▸ WRITTEN PROBLEM
Please rewrite everything from "Source Extractor 2.28.2" down to "881 21 17 9 -50 3000" in the records below, putting "Kron aperture" in place of "Kron ellipse" and changing nothing else. Give only those lines.

....

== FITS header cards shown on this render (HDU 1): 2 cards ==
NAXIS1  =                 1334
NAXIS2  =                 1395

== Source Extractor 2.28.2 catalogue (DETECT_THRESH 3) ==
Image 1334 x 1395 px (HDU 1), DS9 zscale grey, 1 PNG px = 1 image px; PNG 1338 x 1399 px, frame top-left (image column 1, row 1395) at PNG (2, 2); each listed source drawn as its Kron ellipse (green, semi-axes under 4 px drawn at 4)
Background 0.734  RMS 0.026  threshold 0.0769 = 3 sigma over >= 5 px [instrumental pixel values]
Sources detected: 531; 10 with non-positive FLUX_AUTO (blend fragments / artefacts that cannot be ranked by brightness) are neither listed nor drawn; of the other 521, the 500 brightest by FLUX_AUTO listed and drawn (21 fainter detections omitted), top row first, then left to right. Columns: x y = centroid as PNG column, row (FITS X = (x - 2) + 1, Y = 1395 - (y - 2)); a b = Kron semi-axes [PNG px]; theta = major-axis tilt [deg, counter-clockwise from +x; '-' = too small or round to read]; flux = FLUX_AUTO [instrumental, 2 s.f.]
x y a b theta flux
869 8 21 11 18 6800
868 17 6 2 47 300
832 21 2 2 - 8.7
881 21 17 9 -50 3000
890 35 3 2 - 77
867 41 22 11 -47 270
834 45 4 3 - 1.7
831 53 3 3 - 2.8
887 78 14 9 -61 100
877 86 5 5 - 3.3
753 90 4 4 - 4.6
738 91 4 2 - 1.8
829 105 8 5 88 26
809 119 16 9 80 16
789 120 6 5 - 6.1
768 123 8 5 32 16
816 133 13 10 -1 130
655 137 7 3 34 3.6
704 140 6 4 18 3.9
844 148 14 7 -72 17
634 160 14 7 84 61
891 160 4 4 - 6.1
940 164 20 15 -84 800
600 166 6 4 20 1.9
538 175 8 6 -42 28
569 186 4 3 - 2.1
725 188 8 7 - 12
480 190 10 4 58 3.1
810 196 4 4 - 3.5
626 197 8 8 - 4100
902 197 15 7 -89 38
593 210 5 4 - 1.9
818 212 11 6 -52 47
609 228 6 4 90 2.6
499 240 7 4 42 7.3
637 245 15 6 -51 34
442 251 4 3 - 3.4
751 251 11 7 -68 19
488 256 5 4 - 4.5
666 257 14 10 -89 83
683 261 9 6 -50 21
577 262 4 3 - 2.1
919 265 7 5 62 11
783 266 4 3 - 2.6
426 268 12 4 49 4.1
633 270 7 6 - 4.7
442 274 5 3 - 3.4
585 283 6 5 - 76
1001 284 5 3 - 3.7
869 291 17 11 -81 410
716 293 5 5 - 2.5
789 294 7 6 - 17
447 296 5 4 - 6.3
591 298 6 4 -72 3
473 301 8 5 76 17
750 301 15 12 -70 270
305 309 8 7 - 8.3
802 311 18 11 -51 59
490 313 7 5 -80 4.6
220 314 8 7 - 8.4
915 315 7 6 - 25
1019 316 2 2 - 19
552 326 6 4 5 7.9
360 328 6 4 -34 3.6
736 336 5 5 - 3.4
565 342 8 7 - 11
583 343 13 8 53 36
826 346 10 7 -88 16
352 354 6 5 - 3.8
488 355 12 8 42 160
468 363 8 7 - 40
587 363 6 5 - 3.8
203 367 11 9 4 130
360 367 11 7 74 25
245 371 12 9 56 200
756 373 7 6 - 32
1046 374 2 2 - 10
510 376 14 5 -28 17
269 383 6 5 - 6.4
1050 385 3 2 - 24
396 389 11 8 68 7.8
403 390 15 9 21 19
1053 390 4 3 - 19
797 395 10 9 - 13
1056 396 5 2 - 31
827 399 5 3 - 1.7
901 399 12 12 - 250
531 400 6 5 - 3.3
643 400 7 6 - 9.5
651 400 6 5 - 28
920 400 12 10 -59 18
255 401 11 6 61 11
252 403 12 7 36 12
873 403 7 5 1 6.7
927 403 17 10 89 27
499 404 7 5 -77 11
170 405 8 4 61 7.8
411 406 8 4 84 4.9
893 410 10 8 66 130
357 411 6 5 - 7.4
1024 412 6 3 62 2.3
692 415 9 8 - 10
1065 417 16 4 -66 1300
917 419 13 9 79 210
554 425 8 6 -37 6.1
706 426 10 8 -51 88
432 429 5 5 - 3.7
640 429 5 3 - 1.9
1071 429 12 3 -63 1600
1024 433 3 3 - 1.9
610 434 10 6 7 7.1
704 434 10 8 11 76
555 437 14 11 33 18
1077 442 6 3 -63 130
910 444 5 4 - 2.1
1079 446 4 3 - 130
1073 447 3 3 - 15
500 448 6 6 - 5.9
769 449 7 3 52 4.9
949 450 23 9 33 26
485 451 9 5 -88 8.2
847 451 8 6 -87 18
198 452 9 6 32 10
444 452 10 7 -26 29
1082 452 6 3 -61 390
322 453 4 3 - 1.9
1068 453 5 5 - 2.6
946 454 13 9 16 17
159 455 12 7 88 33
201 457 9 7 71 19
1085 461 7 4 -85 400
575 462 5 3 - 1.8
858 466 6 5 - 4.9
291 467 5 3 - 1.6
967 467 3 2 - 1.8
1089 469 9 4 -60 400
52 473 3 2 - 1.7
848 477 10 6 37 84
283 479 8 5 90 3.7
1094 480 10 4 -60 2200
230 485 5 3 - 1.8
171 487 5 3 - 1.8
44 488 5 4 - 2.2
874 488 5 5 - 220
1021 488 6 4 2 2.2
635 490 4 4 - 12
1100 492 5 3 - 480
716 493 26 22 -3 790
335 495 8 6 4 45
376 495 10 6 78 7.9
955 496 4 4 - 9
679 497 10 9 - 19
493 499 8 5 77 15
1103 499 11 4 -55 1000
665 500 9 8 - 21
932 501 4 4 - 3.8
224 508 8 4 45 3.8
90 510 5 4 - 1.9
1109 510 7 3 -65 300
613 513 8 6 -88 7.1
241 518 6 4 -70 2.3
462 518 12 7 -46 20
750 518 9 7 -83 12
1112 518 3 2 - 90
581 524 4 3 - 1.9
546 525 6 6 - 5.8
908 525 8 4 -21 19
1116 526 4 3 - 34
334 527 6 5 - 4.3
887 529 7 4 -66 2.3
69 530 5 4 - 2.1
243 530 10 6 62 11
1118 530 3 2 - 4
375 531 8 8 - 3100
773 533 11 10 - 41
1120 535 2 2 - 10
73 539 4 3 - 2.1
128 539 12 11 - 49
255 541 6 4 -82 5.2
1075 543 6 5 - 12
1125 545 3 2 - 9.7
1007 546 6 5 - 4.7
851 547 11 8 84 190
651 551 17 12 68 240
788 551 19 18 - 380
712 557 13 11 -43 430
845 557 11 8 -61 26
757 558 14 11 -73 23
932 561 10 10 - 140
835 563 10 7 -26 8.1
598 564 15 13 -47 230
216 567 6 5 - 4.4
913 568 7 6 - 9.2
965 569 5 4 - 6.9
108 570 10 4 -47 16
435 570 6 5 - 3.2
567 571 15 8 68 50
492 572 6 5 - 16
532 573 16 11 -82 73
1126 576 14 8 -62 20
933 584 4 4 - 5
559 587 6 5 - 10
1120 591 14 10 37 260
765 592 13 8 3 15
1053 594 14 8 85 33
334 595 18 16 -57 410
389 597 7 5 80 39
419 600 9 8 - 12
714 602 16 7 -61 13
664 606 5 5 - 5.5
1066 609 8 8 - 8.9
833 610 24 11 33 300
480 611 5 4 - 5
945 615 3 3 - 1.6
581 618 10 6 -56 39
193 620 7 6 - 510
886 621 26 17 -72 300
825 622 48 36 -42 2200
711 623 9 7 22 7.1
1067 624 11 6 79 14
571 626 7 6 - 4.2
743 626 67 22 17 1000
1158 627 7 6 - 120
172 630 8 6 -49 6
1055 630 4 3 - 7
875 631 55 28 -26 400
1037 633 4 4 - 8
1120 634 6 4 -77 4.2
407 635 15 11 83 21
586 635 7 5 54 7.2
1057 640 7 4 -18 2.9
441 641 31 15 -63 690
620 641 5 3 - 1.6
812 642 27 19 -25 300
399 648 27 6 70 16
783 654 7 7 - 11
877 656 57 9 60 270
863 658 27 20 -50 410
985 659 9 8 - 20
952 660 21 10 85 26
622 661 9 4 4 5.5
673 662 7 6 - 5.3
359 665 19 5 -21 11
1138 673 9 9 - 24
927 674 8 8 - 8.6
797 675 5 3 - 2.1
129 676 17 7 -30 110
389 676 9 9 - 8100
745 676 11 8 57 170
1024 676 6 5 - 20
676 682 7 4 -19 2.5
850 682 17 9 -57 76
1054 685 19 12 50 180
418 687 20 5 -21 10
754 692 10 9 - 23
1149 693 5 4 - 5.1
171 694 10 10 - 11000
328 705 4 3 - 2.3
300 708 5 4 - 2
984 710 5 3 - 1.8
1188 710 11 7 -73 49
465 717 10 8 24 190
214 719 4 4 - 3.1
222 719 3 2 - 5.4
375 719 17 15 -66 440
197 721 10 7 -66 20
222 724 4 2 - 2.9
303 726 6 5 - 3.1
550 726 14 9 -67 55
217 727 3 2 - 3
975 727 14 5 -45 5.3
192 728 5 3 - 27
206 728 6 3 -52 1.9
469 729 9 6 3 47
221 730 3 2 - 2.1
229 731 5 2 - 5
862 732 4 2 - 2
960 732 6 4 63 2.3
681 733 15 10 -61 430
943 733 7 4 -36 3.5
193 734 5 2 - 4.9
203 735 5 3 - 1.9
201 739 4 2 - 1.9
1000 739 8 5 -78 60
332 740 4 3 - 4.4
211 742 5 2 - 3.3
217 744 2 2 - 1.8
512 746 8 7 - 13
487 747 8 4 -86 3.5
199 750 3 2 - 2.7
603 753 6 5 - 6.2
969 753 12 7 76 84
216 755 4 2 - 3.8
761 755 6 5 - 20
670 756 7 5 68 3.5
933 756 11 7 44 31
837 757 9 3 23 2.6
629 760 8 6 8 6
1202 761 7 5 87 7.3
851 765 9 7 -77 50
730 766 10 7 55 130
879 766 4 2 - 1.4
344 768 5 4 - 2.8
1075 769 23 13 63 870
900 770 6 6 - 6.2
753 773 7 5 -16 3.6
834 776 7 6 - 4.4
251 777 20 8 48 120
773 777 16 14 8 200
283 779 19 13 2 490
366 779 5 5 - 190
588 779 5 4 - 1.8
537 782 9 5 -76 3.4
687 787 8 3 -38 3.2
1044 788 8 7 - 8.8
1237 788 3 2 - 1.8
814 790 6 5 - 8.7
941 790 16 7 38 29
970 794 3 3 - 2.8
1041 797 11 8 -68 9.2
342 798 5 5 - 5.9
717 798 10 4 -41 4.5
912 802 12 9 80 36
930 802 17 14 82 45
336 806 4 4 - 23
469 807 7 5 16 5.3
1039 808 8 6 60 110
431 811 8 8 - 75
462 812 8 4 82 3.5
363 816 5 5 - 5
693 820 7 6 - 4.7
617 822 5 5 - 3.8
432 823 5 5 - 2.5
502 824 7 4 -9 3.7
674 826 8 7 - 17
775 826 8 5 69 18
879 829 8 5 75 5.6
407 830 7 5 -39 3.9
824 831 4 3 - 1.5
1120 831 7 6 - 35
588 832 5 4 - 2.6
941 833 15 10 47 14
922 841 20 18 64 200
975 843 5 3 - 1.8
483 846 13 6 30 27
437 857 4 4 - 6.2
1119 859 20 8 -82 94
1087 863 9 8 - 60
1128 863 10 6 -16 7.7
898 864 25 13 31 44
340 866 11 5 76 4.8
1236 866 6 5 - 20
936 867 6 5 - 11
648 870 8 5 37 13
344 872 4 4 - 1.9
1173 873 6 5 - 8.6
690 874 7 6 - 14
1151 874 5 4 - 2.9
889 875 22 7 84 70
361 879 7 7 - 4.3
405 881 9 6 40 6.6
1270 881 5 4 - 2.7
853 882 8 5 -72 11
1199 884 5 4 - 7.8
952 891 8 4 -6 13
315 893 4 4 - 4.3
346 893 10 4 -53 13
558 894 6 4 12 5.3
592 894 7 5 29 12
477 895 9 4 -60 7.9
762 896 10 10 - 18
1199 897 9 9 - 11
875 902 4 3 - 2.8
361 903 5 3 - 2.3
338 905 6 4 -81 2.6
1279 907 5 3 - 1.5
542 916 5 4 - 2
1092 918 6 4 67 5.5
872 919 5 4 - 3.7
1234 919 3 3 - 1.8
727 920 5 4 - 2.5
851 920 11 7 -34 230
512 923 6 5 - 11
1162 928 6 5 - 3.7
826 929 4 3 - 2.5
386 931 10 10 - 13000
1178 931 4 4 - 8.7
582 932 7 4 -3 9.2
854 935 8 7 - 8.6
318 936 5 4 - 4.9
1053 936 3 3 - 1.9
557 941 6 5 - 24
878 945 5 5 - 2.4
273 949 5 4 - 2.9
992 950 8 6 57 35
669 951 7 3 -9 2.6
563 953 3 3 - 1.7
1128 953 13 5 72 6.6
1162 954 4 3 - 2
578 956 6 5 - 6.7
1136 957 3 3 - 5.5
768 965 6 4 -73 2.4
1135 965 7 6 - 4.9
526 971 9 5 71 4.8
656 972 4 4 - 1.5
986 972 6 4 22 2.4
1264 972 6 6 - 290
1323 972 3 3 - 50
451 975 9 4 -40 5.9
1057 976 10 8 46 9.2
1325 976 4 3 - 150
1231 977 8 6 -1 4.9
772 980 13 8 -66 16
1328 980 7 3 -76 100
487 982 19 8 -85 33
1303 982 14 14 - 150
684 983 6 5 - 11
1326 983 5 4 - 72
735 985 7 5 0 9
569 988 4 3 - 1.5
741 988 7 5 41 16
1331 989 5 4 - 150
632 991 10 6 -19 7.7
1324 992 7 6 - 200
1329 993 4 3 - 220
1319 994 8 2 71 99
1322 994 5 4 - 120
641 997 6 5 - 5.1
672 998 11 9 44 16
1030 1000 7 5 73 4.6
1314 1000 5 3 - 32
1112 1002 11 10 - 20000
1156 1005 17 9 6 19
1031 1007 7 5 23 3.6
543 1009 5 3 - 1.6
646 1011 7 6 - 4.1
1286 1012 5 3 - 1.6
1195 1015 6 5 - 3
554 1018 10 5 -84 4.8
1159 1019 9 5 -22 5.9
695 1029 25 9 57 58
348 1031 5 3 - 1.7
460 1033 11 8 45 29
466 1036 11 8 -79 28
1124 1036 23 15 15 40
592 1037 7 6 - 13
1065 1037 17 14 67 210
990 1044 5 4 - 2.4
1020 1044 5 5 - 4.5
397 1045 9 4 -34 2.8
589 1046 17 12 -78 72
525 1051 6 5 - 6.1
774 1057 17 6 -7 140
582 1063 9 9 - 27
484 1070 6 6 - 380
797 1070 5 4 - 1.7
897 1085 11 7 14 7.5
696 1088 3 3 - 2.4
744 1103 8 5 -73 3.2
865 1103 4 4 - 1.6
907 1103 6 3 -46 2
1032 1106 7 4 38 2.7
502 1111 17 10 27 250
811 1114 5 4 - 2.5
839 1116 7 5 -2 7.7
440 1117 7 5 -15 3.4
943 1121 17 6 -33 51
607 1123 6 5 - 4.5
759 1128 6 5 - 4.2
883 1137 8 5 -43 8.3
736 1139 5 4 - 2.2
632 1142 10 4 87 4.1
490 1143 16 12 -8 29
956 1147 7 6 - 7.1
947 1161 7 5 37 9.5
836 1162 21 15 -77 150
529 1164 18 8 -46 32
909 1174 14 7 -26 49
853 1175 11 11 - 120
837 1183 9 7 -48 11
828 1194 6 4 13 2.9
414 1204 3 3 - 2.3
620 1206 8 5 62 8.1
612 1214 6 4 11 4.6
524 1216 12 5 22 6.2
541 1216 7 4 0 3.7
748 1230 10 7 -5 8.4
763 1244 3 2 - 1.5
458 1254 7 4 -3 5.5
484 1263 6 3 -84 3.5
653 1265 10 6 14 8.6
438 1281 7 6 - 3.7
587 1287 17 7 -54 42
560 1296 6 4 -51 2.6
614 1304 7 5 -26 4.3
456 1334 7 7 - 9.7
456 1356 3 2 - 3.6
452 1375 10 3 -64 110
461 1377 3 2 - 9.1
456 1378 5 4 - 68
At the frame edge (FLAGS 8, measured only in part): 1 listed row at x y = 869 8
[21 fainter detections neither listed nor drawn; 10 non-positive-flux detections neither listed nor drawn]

....

▸ SOLUTION
== Source Extractor 2.28.2 catalogue (DETECT_THRESH 3) ==
Image 1334 x 1395 px (HDU 1), DS9 zscale grey, 1 PNG px = 1 image px; PNG 1338 x 1399 px, frame top-left (image column 1, row 1395) at PNG (2, 2); each listed source drawn as its Kron aperture (green, semi-axes under 4 px drawn at 4)
Background 0.734  RMS 0.026  threshold 0.0769 = 3 sigma over >= 5 px [instrumental pixel values]
Sources detected: 531; 10 with non-positive FLUX_AUTO (blend fragments / artefacts that cannot be ranked by brightness) are neither listed nor drawn; of the other 521, the 500 brightest by FLUX_AUTO listed and drawn (21 fainter detections omitted), top row first, then left to right. Columns: x y = centroid as PNG column, row (FITS X = (x - 2) + 1, Y = 1395 - (y - 2)); a b = Kron semi-axes [PNG px]; theta = major-axis tilt [deg, counter-clockwise from +x; '-' = too small or round to read]; flux = FLUX_AUTO [instrumental, 2 s.f.]
x y a b theta flux
869 8 21 11 18 6800
868 17 6 2 47 300
832 21 2 2 - 8.7
881 21 17 9 -50 3000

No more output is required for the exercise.